1. Life history theory generally predicts a trade-off between short juvenile development and large adult size, assuming invariant growth rates within species. This pivotal assumption has been explicitly tested in few organisms.
2. We studied ontogeny in 13 populations of Omocestus viridulus grasshoppers under common garden conditions. High-altitude populations, facing short growing seasons and thus seasonal time constraints, were found to grow at a similar rate to low altitude conspecifics.
3. Instead, high-altitude grasshoppers evolved faster development, and the correlated change in body size led to an altitudinal size cline mediating a trade-off with female fecundity.
4. An additional juvenile stage occurred in low- but not high-altitude females. This difference is probably due to the evolution of lowered critical size thresholds in high-altitude grasshoppers to accelerate development.
5. We found a strikingly lower growth rate in males than females that we interpret as the outcome of concurrent selection for protandry and small male size.

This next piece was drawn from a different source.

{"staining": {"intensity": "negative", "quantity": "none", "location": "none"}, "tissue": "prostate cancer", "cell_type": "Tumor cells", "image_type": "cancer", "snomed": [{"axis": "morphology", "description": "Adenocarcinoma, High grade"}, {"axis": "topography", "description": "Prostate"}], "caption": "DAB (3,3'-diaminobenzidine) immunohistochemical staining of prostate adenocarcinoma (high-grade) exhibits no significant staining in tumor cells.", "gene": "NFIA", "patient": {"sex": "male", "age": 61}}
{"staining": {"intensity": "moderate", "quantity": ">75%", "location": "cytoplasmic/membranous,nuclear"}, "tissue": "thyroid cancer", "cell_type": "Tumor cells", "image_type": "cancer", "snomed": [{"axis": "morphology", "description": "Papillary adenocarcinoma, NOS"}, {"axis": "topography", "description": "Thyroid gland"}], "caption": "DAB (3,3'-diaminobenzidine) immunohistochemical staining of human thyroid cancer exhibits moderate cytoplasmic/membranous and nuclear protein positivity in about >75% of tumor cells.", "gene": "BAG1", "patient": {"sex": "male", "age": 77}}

6. Within populations, large individuals developed faster than small individuals, suggesting within-population genetic variation in growth rates.
7. We provide evidence that different time constraints (seasonal, protandry selection) can lead to different evolutionary responses in intrinsic growth, and that correlations among ontogenetic traits within populations cannot generally be used to predict life history adaptation among populations. Moreover, our study illustrates that comparisons of ontogenetic patterns can shed light on the developmental basis underlying phenotypic evolution.